2015/08/10

No, We Don't Stand Together

The slogan "We Stand Together" is as bad as "All Lives Matter", and Bernie supporters would do well to steer clear of it.

Everyone should realize by now how hollow the phrase "All Lives Matter" is. If black people had used the slogan "All Lives Matter" originally, that would actually mean what it says. But the phrase "All Lives Matter" was only uttered after the slogan "Black Lives Matter" burst upon the scene. "Black Lives Matter" is used to emphasize that black lives do matter, in the face of a society that so clearly does not value black lives.

In that context, the phrase "All Lives Matter" is a retort – it opposes "Black Lives Matter", covers it up, hides it under the false universal of "all lives". But, of course, if all lives truly mattered, there would be no need to say "Black Lives Matter".

In the same way, "We Stand Together" uses a false universal. Who is we? "We" are the white progressives who don't want to be distracted by all this discussion of racism and white supremacy – that's "someone else's issue". Why can't we instead talk about class, or debt, or the 1% – you know, the issues that matter to "all" of "us".

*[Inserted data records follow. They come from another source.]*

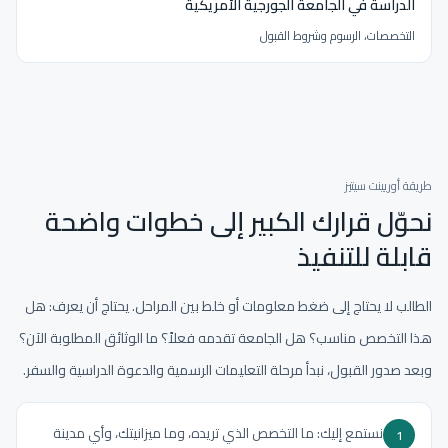
الدراسة في الجامعة الجورجية الأمريكية
التخصصات، الرسوم وشروط القبول
طريقة أوريينت سيتيز
نحوّل قرارك الكبير إلى خطوات واضحة
قابلة للتنفيذ
الطالب لا يحتاج إلى ضغط معلومات أو خلط بين المراحل. يحتاج أن يعرف: هل
هذا التخصص مناسب؟ هل الجامعة تقدمه فعلاً؟ ما الوثائق المطلوبة الآن؟
وبعد صدور القبول، نبدأ مرحلة التعليمات الرسمية والدعوة الدراسية والسفر.
نستمع إليك: ما التخصص الذي تريده، وما ميزانيتك، وأي مدينة
1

This is the same "we" of feminism that obscures women of colour and trans women. This is the "we" of gay rights that says that staying in solidarity with the "T" of LGBT is just too divisive.

We don't stand together. Some of us do stand in a very different position vis-à-vis the police, the courts, the banks, the job market, etc., etc. The reaction of the crowd to the Seattle interruption shows exactly why it is necessary to keep bringing up the issue of race.

"We Stand Together" is a blatant attempt to shut down dissent, to crowd it out, to refuse to listen to it. If you're standing in a crowd of Bernie Sanders supporters who start chanting "We Stand Together", do the honourable thing: sit down. Or even, lie down for Mike Brown.